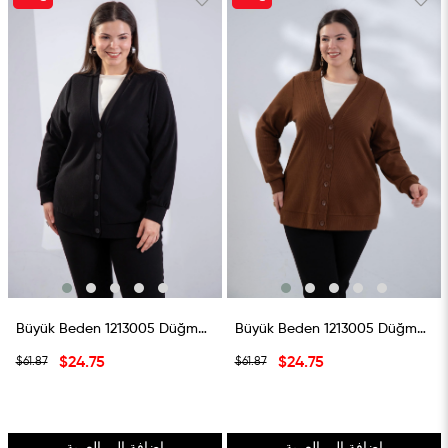
%60بيع
%60بيع
Büyük Beden 1213005 Düğme Detaylı Triko Hırka Siyah
Büyük Beden 1213005 Düğme Detaylı Triko Hırka Kahverengi
$24.75
$24.75
$61.87
$61.87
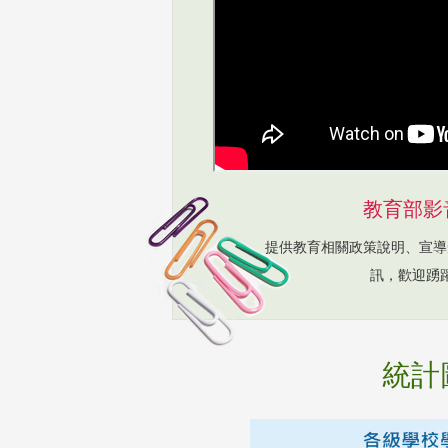
教育部影
提供教育相關政策說明、宣導
訊，歡迎踴
統計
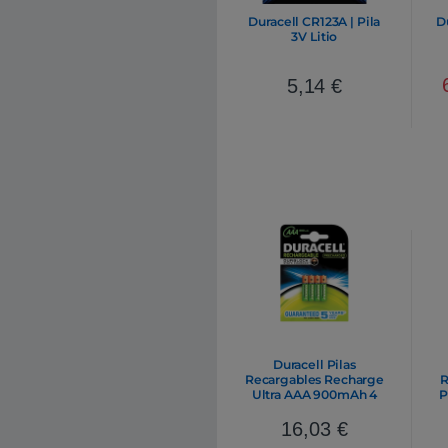
Duracell CR123A | Pila
D
3V Litio
5,14
€
Duracell Pilas
Recargables Recharge
R
Ultra AAA 900mAh 4
P
uds
16,03
€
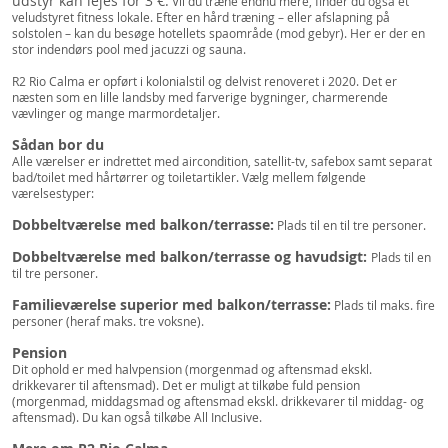
udstyr kan lejes for 3
€.
Vil du træne endnu mere, finder du også et
veludstyret fitness lokale. Efter en hård træning – eller afslapning på
solstolen – kan du besøge hotellets spaområde (mod gebyr). Her er der en
stor indendørs pool med jacuzzi og sauna.
R2 Rio Calma er opført i kolonialstil og delvist renoveret i 2020. Det er
næsten som en lille landsby med farverige bygninger, charmerende
vævlinger og mange marmordetaljer.
Sådan bor du
Alle værelser er indrettet med aircondition, satellit-tv, safebox samt separat
bad/toilet med hårtørrer og toiletartikler. Vælg mellem følgende
værelsestyper:
Dobbeltværelse med balkon/terrasse:
Plads til en til tre personer.
Dobbeltværelse med balkon/terrasse og havudsigt:
Plads til en
til tre personer.
Familieværelse superior med balkon/terrasse:
Plads til maks. fire
personer (heraf maks. tre voksne).
Pension
Dit ophold er med halvpension (morgenmad og aftensmad ekskl.
drikkevarer til aftensmad). Det er muligt at tilkøbe fuld pension
(morgenmad, middagsmad og aftensmad ekskl. drikkevarer til middag- og
aftensmad). Du kan også tilkøbe All Inclusive.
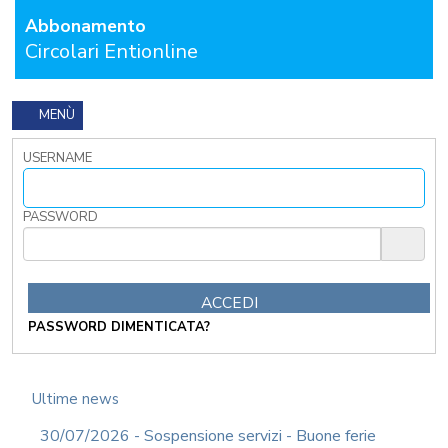
GENERALI
Abbonamento
APPALTI
Circolari Entionline
DEMOGRAFICI
AREA
MENÙ
TECNICA
POLIZIA
USERNAME
LOCALE
RICHIEDI
PASSWORD
PROVA
GRATUITA
CONTATTACI
OSTRI
PASSWORD DIMENTICATA?
ERVIZI
CORSI
ONLINE
Ultime news
FORMAZIONE
OBBLIGATORIA
30/07/2026 - Sospensione servizi - Buone ferie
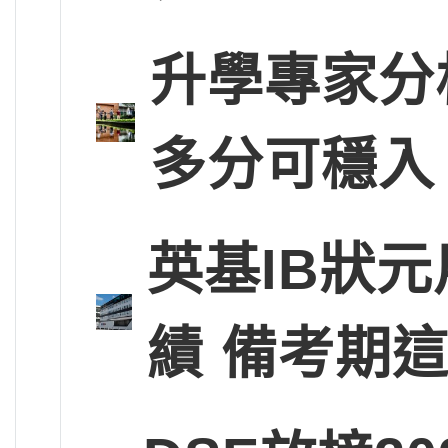
升學專家分
多分可穩入
英基IB狀
績 備考期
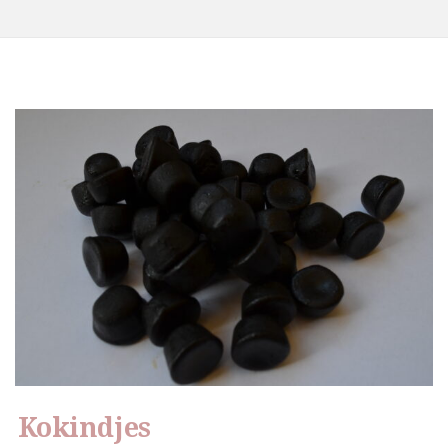
Kokindjes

·····

- [Assignment]:
Reproduce every line of text from the records above verbatim, omitting the pictures.

- [Written answer]:
%60بيع
%60بيع
Büyük Beden 1213005 Düğme Detaylı Triko Hırka Siyah
Büyük Beden 1213005 Düğme Detaylı Triko Hırka Kahverengi
$24.75
$24.75
$61.87
$61.87
教育部影
提供教育相關政策說明、宣導
訊，歡迎踴
統計
Duracell CR123A | Pila
D
3V Litio
5,14
€
Duracell Pilas
Recargables Recharge
R
Ultra AAA 900mAh 4
P
uds
16,03
€
udstyr kan lejes for 3
€.
Vil du træne endnu mere, finder du også et
veludstyret fitness lokale. Efter en hård træning – eller afslapning på
solstolen – kan du besøge hotellets spaområde (mod gebyr). Her er der en
stor indendørs pool med jacuzzi og sauna.
R2 Rio Calma er opført i kolonialstil og delvist renoveret i 2020. Det er
næsten som en lille landsby med farverige bygninger, charmerende
vævlinger og mange marmordetaljer.
Sådan bor du
Alle værelser er indrettet med aircondition, satellit-tv, safebox samt separat
bad/toilet med hårtørrer og toiletartikler. Vælg mellem følgende
værelsestyper:
Dobbeltværelse med balkon/terrasse:
Plads til en til tre personer.
Dobbeltværelse med balkon/terrasse og havudsigt:
Plads til en
til tre personer.
Familieværelse superior med balkon/terrasse:
Plads til maks. fire
personer (heraf maks. tre voksne).
Pension
Dit ophold er med halvpension (morgenmad og aftensmad ekskl.
drikkevarer til aftensmad). Det er muligt at tilkøbe fuld pension
(morgenmad, middagsmad og aftensmad ekskl. drikkevarer til middag- og
aftensmad). Du kan også tilkøbe All Inclusive.
GENERALI
Abbonamento
APPALTI
Circolari Entionline
DEMOGRAFICI
AREA
MENÙ
TECNICA
POLIZIA
USERNAME
LOCALE
RICHIEDI
PASSWORD
PROVA
GRATUITA
CONTATTACI
OSTRI
PASSWORD DIMENTICATA?
ERVIZI
CORSI
ONLINE
Ultime news
FORMAZIONE
OBBLIGATORIA
30/07/2026 - Sospensione servizi - Buone ferie
升學專家分
多分可穩入
英基IB狀
績 備考期
Kokindjes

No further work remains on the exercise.